- _Excerpted passage_:
□ □ □ □ □ □ □
We baby boomers are only now grudgingly releasing our hold on the levers of power. This is the society we built; we need to claim responsibility for the good and the bad. In many ways our world is miraculous. Mankind has progressed in terms of comfort, security and, even if it is hard to see, in equity. Justly celebrate that progress. In America, however, we have a system in which we contract out the horrors I just described. We need to own that fact also.
There is some controversy over whether our abrupt draw down to minimal force levels is politically driven and is in the long-term national security interest. I understand the arguments. I just do not care. After 19 years, those in charge of strategy owe it to those who have faithfully implemented that strategy to just end it. I am glad that this Thanksgiving, families will have their loved ones or be that much closer to the end of their worry..
In the early morning hours of October 22, 2015, M.Sgt. Joshua Wheeler’s elite unit rolled out in support of Kurdish forces attempting to liberate an ISIS prison in Iraq’s Kirkuk province. Solid intelligence indicated that ISIS was preparing another mass execution. That intelligence included the fact that the prisoners were digging their graves.
Joshua Wheeler grew up poor in rural Oklahoma. He chose the Army over the oilfield. His nineteen-year career to that point marked a man who excelled at his duties. A man who never shied from awesome responsibility. That fact did not surprise the people who knew Joshua best. He was the oldest of five siblings with an absent father and a troubled mother. As a teenager he was the actual parent in the house. Tough on his brothers, yet able to braid his sister’s ponytails, Joshua became their idol. As hard as life was when he was young, Joshua loved children. He had four of them of his own, including an infant son.
Wheeler’s unit was in a pure support role that morning. Nation building means watching people lacking the United States’ resources and training, attempting to do what could be accomplished more easily by you and your buddies. Despite the inefficiency, Wheeler and the small group of Americans hoped to teach the Kurds how an elite unit can work; to pass on the comradery that exists from every soldier doing their job. The urgency of the situation called for clockwork precision. Whether that existed on the ground was the big unknown.
The mission ended successfully. Over 70 prisoners avoided a death that would have been seen by millions of times on the internet in a ghoulish propaganda video. Dozens of families would reunite. The Kurds took ISIS prisoners and killed other militants. It was not quite clockwork, however.
At one point after the Kurds breached the prison wall, they began taking heavy small arms fire that put the mission in jeopardy. A man who never ran from responsibility ran towards the gunfire. In doing so, Joshua Wheeler became the first American service member to die at ISIS’ hand and the first killed-in- action statistic in Iraq in four years. Wheeler’s death signaled another escalation of a war we could not exit.
I do not know how Joshua Wheeler felt about Thanksgiving. He was a proud citizen of the Cherokee nation, so it would have been natural for him to harbor conflicted feelings. Something tells me that Wheeler’s heritage did not interfere with his celebration of the American holiday because on the morning of October 22, 2015, Joshua Wheeler was serving his 14th deployment to Iraq and Afghanistan.
Thursday, I will whisper a Thanksgiving for Joshua Wheeler and those who served with him. Mostly, I will be thankful that after 19 years we are saying that the next Joshua Wheeler is worth saving. It is something.
□ □ □ □ □ □ □
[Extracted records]
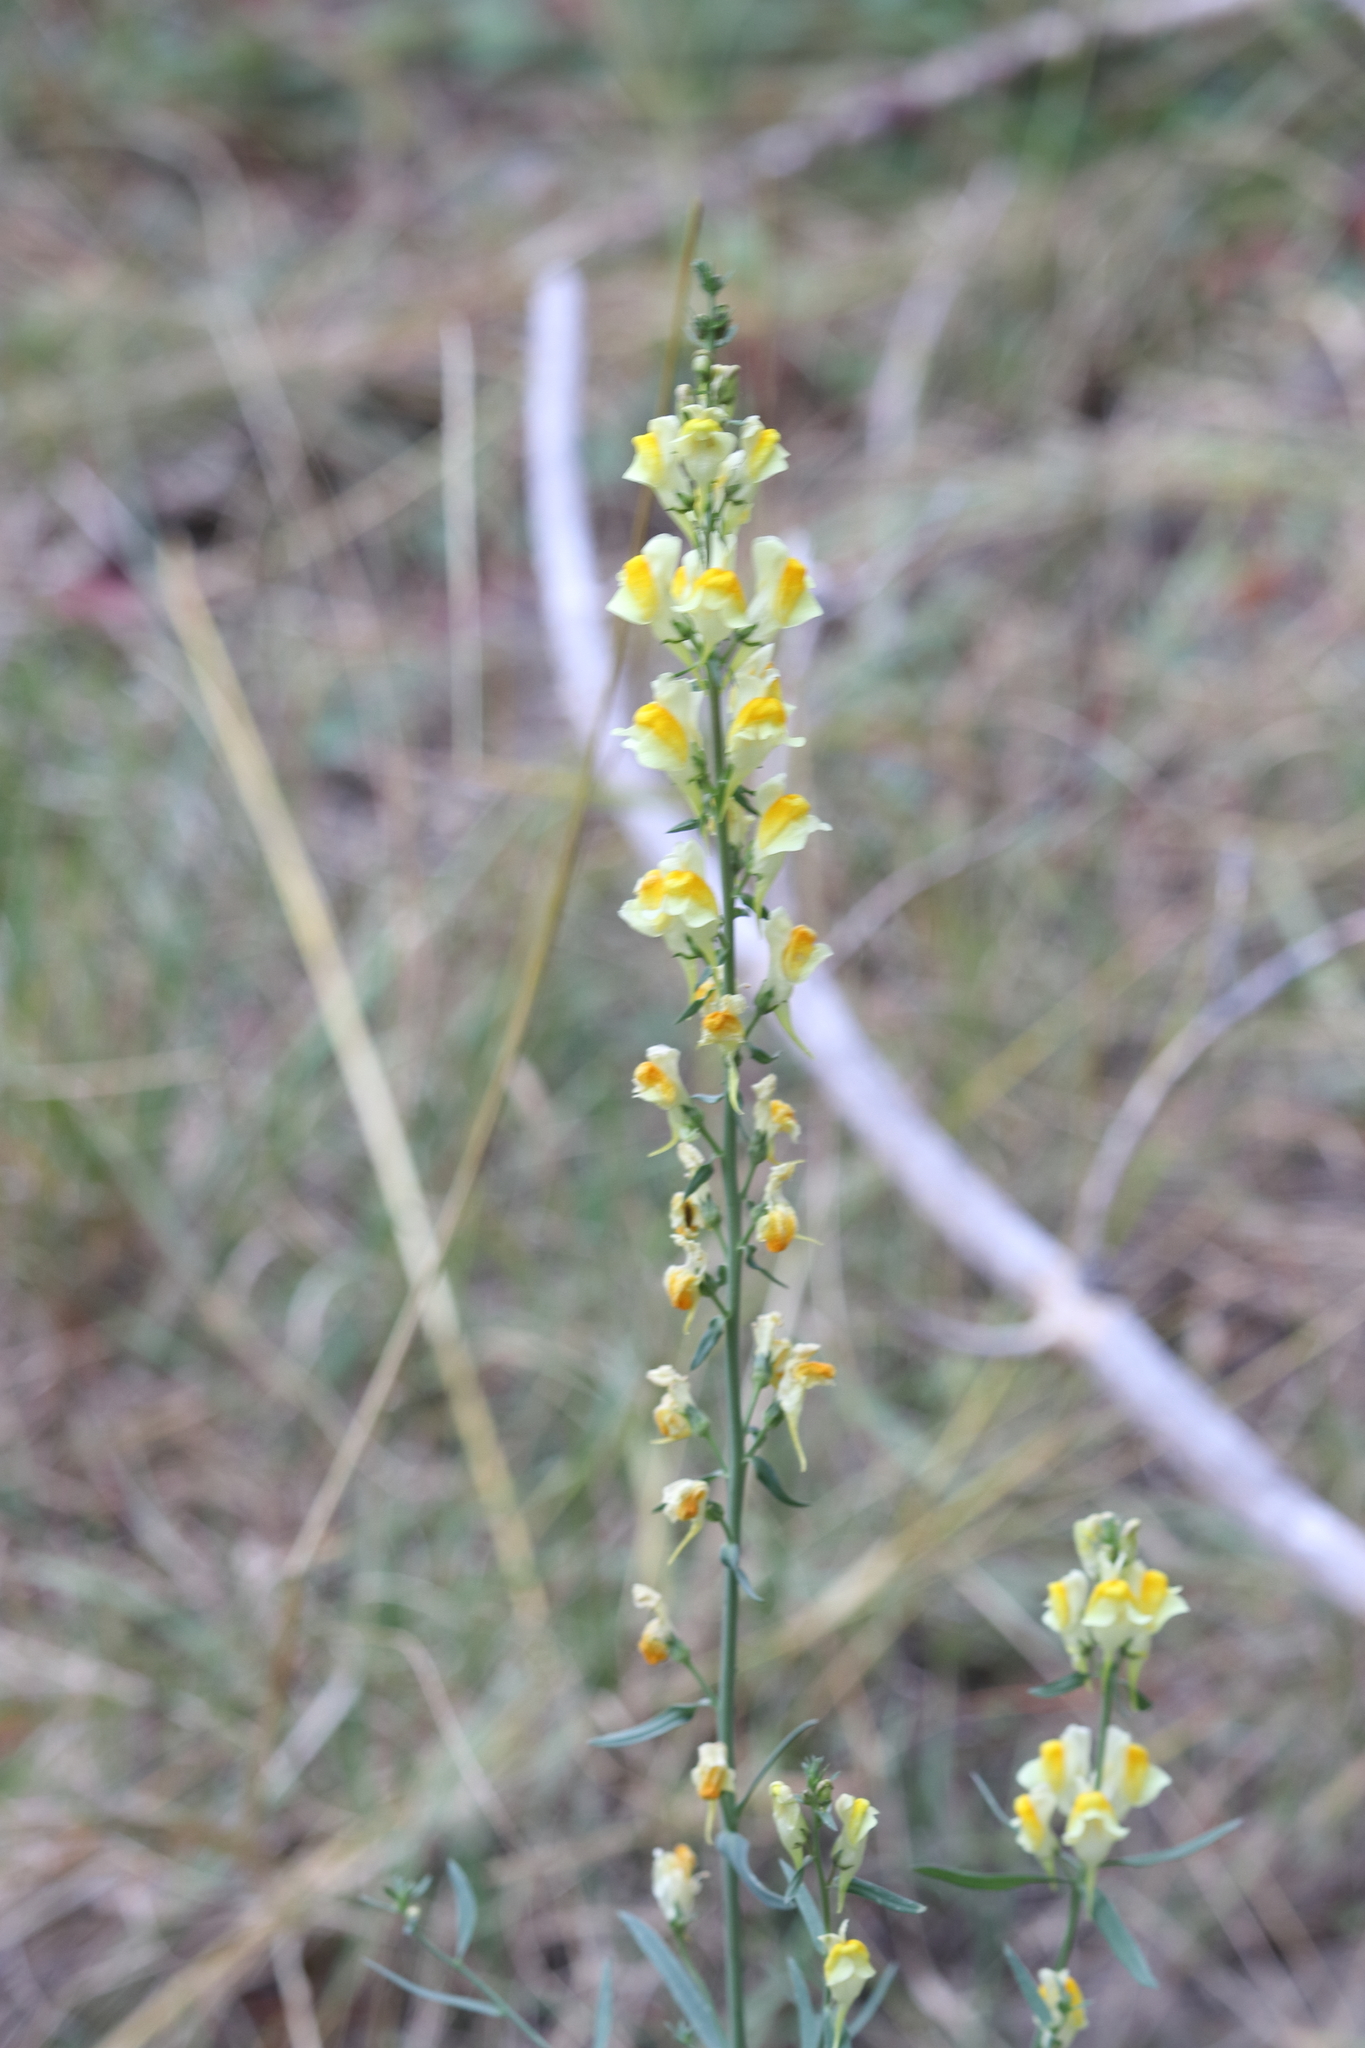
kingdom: Plantae
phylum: Tracheophyta
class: Magnoliopsida
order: Lamiales
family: Plantaginaceae
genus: Linaria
□ □ □ □ □ □ □
- _Task item 1_:
Decide whether each statement below agrees with the essay on Joshua Wheeler, answering yes or no and quoting the words of the essay that settle it. (a) Wheeler grew up poor in rural Oklahoma. (b) Wheeler was the youngest of five siblings. (c) On October 22, 2015, Wheeler was serving his 14th deployment.
- _Task item 2_:
Retype the essay on Joshua Wheeler without changes, everything from "There is some" down to "digging their graves.".

- _Exercise result 1_:
(a) Yes: "Joshua Wheeler grew up poor in rural Oklahoma."
(b) No: "He was the oldest of five siblings"
(c) Yes: "Joshua Wheeler was serving his 14th deployment to Iraq and Afghanistan."

- _Exercise result 2_:
There is some controversy over whether our abrupt draw down to minimal force levels is politically driven and is in the long-term national security interest. I understand the arguments. I just do not care. After 19 years, those in charge of strategy owe it to those who have faithfully implemented that strategy to just end it. I am glad that this Thanksgiving, families will have their loved ones or be that much closer to the end of their worry..
In the early morning hours of October 22, 2015, M.Sgt. Joshua Wheeler’s elite unit rolled out in support of Kurdish forces attempting to liberate an ISIS prison in Iraq’s Kirkuk province. Solid intelligence indicated that ISIS was preparing another mass execution. That intelligence included the fact that the prisoners were digging their graves.